What does an AI data scientist actually do?

An AI data scientist owns the full ML research loop: data profiling, leakage detection, model selection across families, hyperparameter tuning, validation on a holdout, calibration, deploy as prediction API. OctOpus does each step autonomously — drop a CSV, name the business goal, and the agent ships a validated model in minutes for most tabular tasks.

How is it different from AutoML platforms like DataRobot?

Classical AutoML runs a fixed sweep over a model zoo and stops. OctOpus is agentic: it iterates — runs an experiment, reads the metric, decides what to try next, runs another — up to 50 experiments per session. Built-in leakage probe, model-family rotation guard, and a model card the team can sign off on. Free tier handles real workloads.

Can I use it without writing code?

Yes. The default flow is browser-only — drop a CSV, type a question in chat, hit go. OctOpus emits Python under the hood and saves every train.py to the workspace for auditability, but you never need to read it.

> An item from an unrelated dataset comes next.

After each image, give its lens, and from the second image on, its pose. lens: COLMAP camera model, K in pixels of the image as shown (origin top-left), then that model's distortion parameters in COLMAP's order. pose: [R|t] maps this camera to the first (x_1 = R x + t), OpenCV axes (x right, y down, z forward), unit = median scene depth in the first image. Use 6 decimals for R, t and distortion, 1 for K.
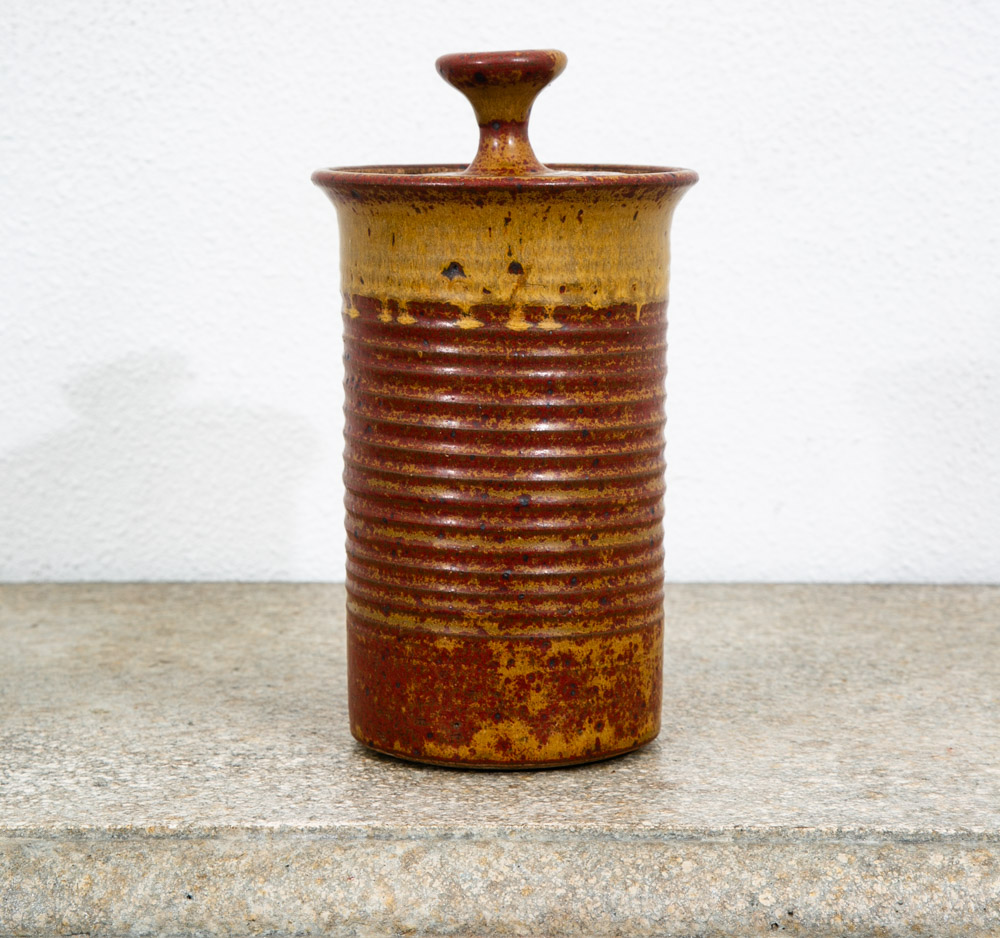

What ML models does OctOpus pick from?

LightGBM, CatBoost, XGBoost (gradient boosting); TabPFN, TabNet, FT-Transformer (tabular foundation/deep); NeuralForecast xLSTM/PatchTST/TFT, Chronos, TiRex, TimesFM (time-series); HuggingFace transformers (NLP); ResNet18 (images). The agent picks the family from the data signature — you don't have to know any of these acronyms.